I won't say that was the original intent, but the outcome sure puts the mayor's potential rivals in a bind, perhaps Rep. Jesse Jackson Jr. in particular seeing as how the congressman seems to be lining up with the Service Employees International Union, among the ordinance's staunchest supporters, while many black aldermen clearly think the issue cuts the other way in their needy communities.

Ald. William Beavers (7th), who will be moving from the City Council to the Cook County Board and plans to run his daughter in his place, said he is expecting organized labor to team with Jackson to back a slate of aldermanic candidates and target those like him who opposed the big-box ordinance. Beavers also said he believes Jackson's wife, Sandi, is going to make good on threats to run against his daughter Darcel.

But the alderman said he's not concerned.

"I think the unions are going to get a rude awakening," Beavers said. "They don't do nothing for us. They don't do nothing for us in the construction industry. Every female person I talked to loves Wal-Mart, and they feel the way I do: A $7-an-hour job is better than no job at all."

I never liked the ordinance because it didn't make sense to me to single out just one industry for a higher minimum wage, especially when it was mainly devised as an effort to get back at one company within that industry. More important, perhaps, I couldn't see taking the risk of denying jobs to communities that need them the most.

Supporters say the stores will come anyway because they need the market to continue their expansion. I can't say for sure. If the stores think there's money to be made, I'm sure they'll get here eventually. But they haven't so far.

Everybody likes the big-box ordinance's promise of higher wages, which is why the polls show so much public support and why 31 aldermen still found it advisable to vote against Daley. I find myself in agreement with the mayor: if you're going to raise the minimum wage, great, but you'd better go to Springfield and approach it on a state level.

Supporters of the ordinance cast opponents as pawns of big corporations. Opponents portrayed supporters as pawns of the labor unions.

Democracy restored?

It seems to me like an issue where people could simply have an honest difference of opinion, but if this is what it takes to restore democracy to Chicago, I'd rather fuel the fire than put it out.

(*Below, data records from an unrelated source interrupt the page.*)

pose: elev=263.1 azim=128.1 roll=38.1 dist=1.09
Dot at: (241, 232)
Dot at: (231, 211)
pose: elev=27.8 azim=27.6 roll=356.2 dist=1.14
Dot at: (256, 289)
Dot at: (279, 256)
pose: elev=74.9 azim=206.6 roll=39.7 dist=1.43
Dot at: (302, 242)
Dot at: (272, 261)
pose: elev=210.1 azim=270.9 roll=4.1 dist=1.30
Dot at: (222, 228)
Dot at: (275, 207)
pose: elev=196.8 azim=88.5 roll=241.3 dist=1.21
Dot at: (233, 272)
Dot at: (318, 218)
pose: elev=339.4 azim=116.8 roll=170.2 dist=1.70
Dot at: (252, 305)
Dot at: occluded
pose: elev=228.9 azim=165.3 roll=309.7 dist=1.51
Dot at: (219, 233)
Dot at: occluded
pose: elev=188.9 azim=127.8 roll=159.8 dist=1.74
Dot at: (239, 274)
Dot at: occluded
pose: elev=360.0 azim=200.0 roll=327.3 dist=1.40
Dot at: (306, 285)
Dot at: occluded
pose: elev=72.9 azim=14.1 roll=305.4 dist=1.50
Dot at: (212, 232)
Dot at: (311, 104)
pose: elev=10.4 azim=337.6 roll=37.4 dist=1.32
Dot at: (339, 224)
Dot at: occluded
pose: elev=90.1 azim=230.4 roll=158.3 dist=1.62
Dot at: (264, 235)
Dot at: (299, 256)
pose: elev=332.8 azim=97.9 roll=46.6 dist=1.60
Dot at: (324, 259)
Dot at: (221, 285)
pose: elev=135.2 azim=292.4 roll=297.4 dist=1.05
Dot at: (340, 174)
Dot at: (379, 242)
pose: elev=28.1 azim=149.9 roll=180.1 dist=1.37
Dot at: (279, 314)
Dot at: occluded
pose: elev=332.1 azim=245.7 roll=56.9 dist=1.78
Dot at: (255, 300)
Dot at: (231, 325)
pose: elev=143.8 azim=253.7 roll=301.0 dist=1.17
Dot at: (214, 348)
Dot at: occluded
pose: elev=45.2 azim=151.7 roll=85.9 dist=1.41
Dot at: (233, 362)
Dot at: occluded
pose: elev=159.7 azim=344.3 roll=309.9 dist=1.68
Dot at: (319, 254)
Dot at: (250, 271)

Organized labor, a lap dog at City Hall during most of Daley's 17 years in office, is suddenly reinvigorated politically. Aldermen were debating an issue of public policy on its merits, some more coherently than others.

Ald. Howard Brookins (21st) was making a pretty good speech in defense of his opposition to the ordinance when he suddenly veered into some misguided comments about how he understood how tough it must be to support a family with a low-wage job because "I can't afford to feed my kids with a six-figure income."

That's the kind of thing that will lose an election a lot faster than having the unions lined up against you.